Material provided:
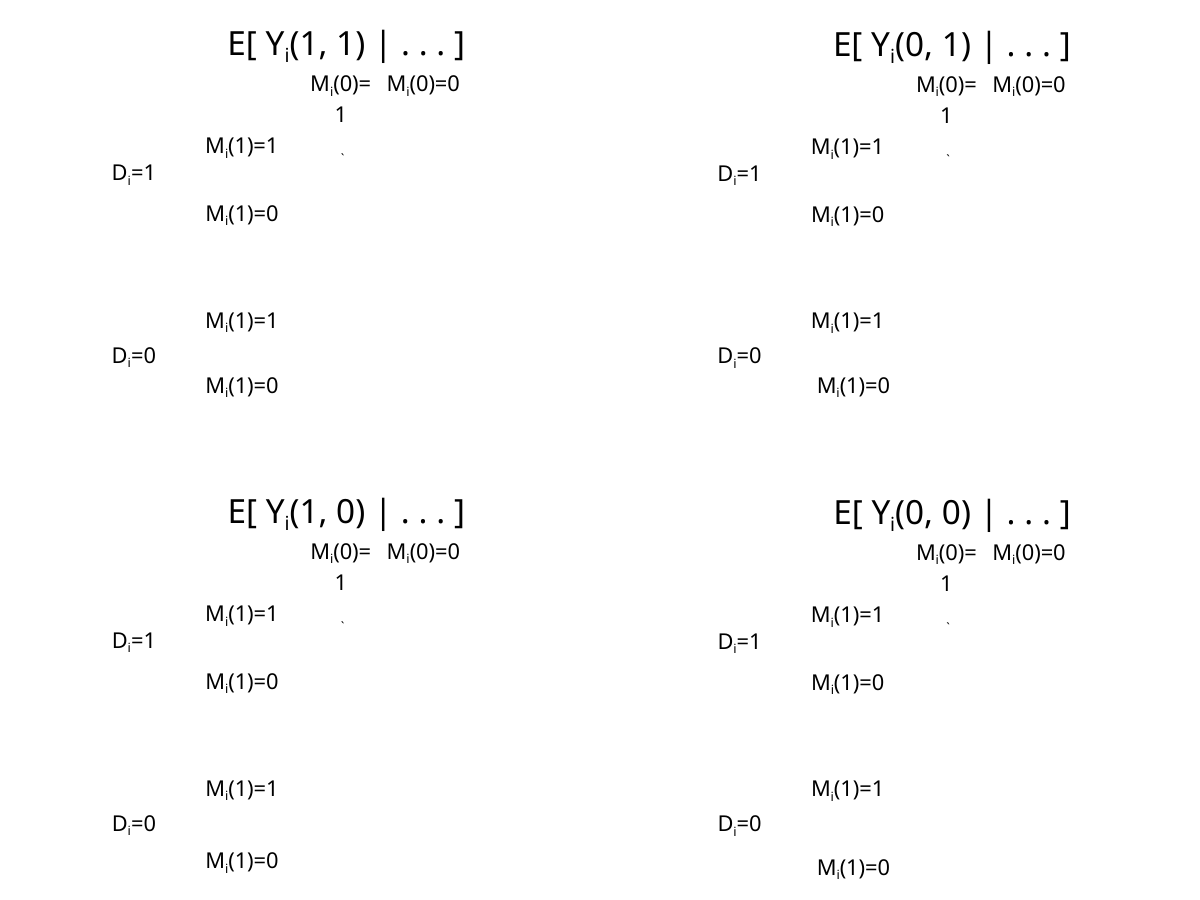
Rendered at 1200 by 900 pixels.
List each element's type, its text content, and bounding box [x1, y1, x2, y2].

text_box Mi(0)=0 [366, 539, 481, 626]
text_box Di=0 [698, 333, 781, 407]
text_box Mi(1)=1 [791, 592, 904, 659]
text_box Mi(1)=0 [185, 838, 299, 900]
text_box Di=1 [92, 617, 176, 695]
text_box Mi(1)=1 [186, 297, 298, 362]
text_box Mi(0)=1 [292, 539, 366, 626]
text_box E[ Yi(1, 1) | . . . ] [166, 13, 527, 71]
text_box Mi(1)=1 [186, 591, 298, 658]
text_box Di=1 [92, 149, 175, 227]
text_box Mi(1)=0 [791, 659, 905, 756]
text_box Mi(0)=1 [292, 71, 366, 158]
text_box Di=0 [698, 801, 781, 875]
text_box E[ Yi(1, 0) | . . . ] [166, 480, 527, 539]
text_box Mi(0)=1 [897, 72, 972, 159]
text_box Di=0 [92, 800, 176, 874]
text_box Di=1 [698, 618, 781, 695]
text_box Mi(1)=1 [791, 298, 904, 395]
text_box Mi(0)=0 [972, 72, 1087, 159]
text_box Di=0 [92, 332, 175, 406]
text_box Mi(0)=0 [366, 71, 481, 158]
text_box Mi(1)=1 [791, 766, 904, 863]
text_box Mi(1)=0 [796, 844, 911, 900]
text_box E[ Yi(0, 0) | . . . ] [772, 481, 1132, 539]
text_box Mi(1)=1 [186, 123, 298, 190]
text_box Mi(1)=0 [185, 362, 299, 460]
text_box Mi(1)=1 [186, 765, 298, 838]
text_box Mi(0)=0 [972, 539, 1087, 627]
text_box Mi(1)=1 [791, 124, 904, 191]
text_box E[ Yi(0, 1) | . . . ] [772, 13, 1132, 72]
text_box Mi(1)=0 [185, 658, 299, 756]
text_box Mi(1)=0 [796, 362, 911, 460]
text_box Mi(1)=0 [791, 191, 905, 289]
text_box Mi(0)=1 [897, 539, 972, 627]
text_box Di=1 [698, 150, 781, 228]
text_box Mi(1)=0 [185, 190, 299, 288]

What the task asks: Quote the lines above word for word, leaving out the pictures.

Finished task:
Rendered at 1200 by 900 pixels.
List each element's type, its text content, and bounding box [x1, y1, x2, y2].

text_box Mi(0)=0 [366, 539, 481, 626]
text_box Di=0 [698, 333, 781, 407]
text_box Mi(1)=1 [791, 592, 904, 659]
text_box Mi(1)=0 [185, 838, 299, 900]
text_box Di=1 [92, 617, 176, 695]
text_box Mi(1)=1 [186, 297, 298, 362]
text_box Mi(0)=1 [292, 539, 366, 626]
text_box E[ Yi(1, 1) | . . . ] [166, 13, 527, 71]
text_box Mi(1)=1 [186, 591, 298, 658]
text_box Di=1 [92, 149, 175, 227]
text_box Mi(1)=0 [791, 659, 905, 756]
text_box Mi(0)=1 [292, 71, 366, 158]
text_box Di=0 [698, 801, 781, 875]
text_box E[ Yi(1, 0) | . . . ] [166, 480, 527, 539]
text_box Mi(0)=1 [897, 72, 972, 159]
text_box Di=0 [92, 800, 176, 874]
text_box Di=1 [698, 618, 781, 695]
text_box Mi(1)=1 [791, 298, 904, 395]
text_box Mi(0)=0 [972, 72, 1087, 159]
text_box Di=0 [92, 332, 175, 406]
text_box Mi(0)=0 [366, 71, 481, 158]
text_box Mi(1)=1 [791, 766, 904, 863]
text_box Mi(1)=0 [796, 844, 911, 900]
text_box E[ Yi(0, 0) | . . . ] [772, 481, 1132, 539]
text_box Mi(1)=1 [186, 123, 298, 190]
text_box Mi(1)=0 [185, 362, 299, 460]
text_box Mi(1)=1 [186, 765, 298, 838]
text_box Mi(0)=0 [972, 539, 1087, 627]
text_box Mi(1)=1 [791, 124, 904, 191]
text_box E[ Yi(0, 1) | . . . ] [772, 13, 1132, 72]
text_box Mi(1)=0 [185, 658, 299, 756]
text_box Mi(1)=0 [796, 362, 911, 460]
text_box Mi(1)=0 [791, 191, 905, 289]
text_box Mi(0)=1 [897, 539, 972, 627]
text_box Di=1 [698, 150, 781, 228]
text_box Mi(1)=0 [185, 190, 299, 288]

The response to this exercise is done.